KR100275193B1 - Semiconductor memory device - Google Patents

Abstract

A semiconductor memory device such as a ROM of the present invention mainly consists of a plurality of memory cells and dummy cells, the memory cells are connected to bit lines, and the dummy cells are provided in parallel with the bit lines, respectively. Is connected to. The memory cell and the dummy cell are selectively driven by word lines arranged to intersect the bit line and the dummy line. A pair of memory cells and the dummy cell which are related to each other are simultaneously driven to the same word line. Data is stored in memory cells in a fixed manner in accordance with a mask program, and inverse data, which is the inverse of the data recorded in the memory cells, is stored in the dummy cells in a fixed manner. A differential sensing circuit is provided that is used to detect the difference between the output of one bit line and the output of one dummy bit line.

Therefore, high speed performance and excellent noise response can be realized in the read operation of the semiconductor memory device. Further, a memory cell (i.e., a MOS transistor) is formed on a silicon substrate, and a dummy cell (i.e., a transistor having a thin film transistor structure) is formed in a film layer laminated on the memory cell. As a result, the semiconductor memory device can be integrated at a high density.

Description

Semiconductor memory device

The present invention relates to a semiconductor memory device such as a mask ROM in which data is stored in a fixed manner in accordance with a mask program.

In general, programming is performed by writing data into a memory cell of a mask ROM in a fixed manner. Here data '0' and '1' are identified by making a determination as to whether the selected memory cell induces a current. Normally, a sensing circuit for reading out data from the mask ROM is composed of a current-voltage converter circuit and a differential amplifier circuit. Here, the current-voltage conversion circuit is connected to the bit line and the differential amplifier circuit compares the output voltage of the voltage-current conversion circuit with an arbitrary reference voltage.
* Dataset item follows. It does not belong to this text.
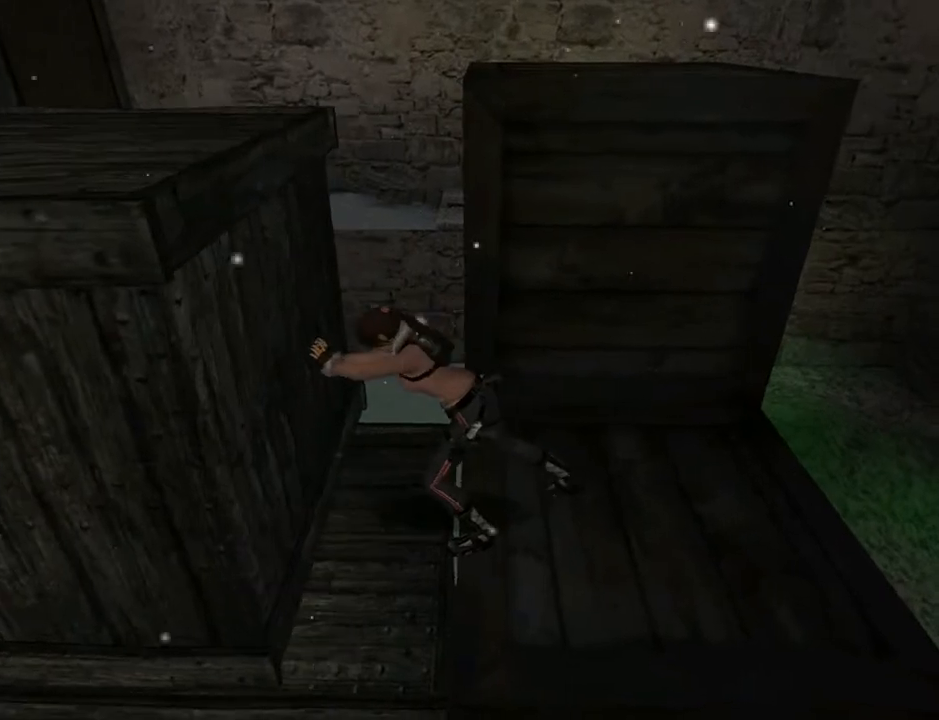
{"buttons": [], "left_stick": "center", "right_stick": "center", "events": []}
In order to ensure the high speed operation of the mask ROM, it is important to suppress the voltage variation of the bit line as low as possible regardless of the data of '1' and '0'. Detection is made as to whether a current is induced in response to data of '1' or '0'. Therefore, in the differential amplifier circuit provided in the sensing circuit, it is necessary to have the ability to detect a small potential difference with respect to the reference voltage, thus making it difficult to ensure a sufficient noise response. When the potential variation of the bit line is increased, the noise response is correspondingly improved.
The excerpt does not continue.